**Instructions to follow:** Of the lines in the data below, count the ones holding the string "semble", and answer with that number only.
'''
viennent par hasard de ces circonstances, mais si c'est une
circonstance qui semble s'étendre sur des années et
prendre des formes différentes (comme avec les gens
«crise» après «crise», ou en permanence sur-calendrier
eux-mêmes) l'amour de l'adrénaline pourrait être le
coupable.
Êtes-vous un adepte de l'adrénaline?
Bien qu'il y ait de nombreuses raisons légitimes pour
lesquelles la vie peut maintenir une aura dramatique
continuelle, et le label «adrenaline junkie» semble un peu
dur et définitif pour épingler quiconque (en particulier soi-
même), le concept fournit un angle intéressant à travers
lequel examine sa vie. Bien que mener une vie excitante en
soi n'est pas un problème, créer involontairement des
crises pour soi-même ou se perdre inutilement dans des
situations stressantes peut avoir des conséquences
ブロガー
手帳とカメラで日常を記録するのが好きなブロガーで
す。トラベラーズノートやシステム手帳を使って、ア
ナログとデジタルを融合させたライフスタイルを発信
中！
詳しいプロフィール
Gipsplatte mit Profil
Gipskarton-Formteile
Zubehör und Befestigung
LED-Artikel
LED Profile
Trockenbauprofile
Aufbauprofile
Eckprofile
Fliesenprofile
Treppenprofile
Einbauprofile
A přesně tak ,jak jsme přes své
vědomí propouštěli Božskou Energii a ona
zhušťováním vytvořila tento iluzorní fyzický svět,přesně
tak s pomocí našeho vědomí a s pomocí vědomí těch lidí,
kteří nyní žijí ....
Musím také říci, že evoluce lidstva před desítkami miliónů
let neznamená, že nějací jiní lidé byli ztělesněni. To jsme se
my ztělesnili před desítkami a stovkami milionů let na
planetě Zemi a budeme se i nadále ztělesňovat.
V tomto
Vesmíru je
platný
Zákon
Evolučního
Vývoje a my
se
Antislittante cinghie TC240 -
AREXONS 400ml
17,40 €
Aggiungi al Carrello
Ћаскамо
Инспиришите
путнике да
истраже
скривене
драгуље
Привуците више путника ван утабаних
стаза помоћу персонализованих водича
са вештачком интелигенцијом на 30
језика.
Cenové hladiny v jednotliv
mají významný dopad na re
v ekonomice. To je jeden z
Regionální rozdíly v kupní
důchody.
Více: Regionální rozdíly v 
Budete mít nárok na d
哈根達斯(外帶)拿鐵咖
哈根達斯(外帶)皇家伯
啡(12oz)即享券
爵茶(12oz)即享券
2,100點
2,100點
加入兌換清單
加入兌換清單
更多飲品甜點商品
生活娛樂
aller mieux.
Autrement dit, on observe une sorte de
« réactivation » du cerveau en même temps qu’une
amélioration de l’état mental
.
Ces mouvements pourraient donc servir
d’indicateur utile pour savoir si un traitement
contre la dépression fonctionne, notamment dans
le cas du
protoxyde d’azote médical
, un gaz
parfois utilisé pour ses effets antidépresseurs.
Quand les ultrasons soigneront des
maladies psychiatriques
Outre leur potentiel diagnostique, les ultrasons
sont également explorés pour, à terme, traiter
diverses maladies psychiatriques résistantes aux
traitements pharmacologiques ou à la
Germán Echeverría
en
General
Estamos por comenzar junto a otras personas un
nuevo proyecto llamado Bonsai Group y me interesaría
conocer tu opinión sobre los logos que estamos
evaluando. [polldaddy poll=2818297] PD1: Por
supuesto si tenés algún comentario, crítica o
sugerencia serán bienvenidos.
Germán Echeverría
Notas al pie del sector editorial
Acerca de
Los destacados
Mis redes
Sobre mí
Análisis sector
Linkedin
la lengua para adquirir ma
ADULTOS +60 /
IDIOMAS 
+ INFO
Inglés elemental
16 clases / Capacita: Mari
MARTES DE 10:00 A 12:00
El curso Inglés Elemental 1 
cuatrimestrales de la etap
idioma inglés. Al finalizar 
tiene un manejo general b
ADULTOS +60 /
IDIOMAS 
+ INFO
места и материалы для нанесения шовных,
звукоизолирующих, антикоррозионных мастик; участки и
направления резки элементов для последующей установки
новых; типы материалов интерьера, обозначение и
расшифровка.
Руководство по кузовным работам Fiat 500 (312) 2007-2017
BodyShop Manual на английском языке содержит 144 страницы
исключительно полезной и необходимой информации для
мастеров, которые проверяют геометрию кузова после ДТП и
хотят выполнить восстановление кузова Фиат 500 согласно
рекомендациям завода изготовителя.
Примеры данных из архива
'''
**Finished task:** 2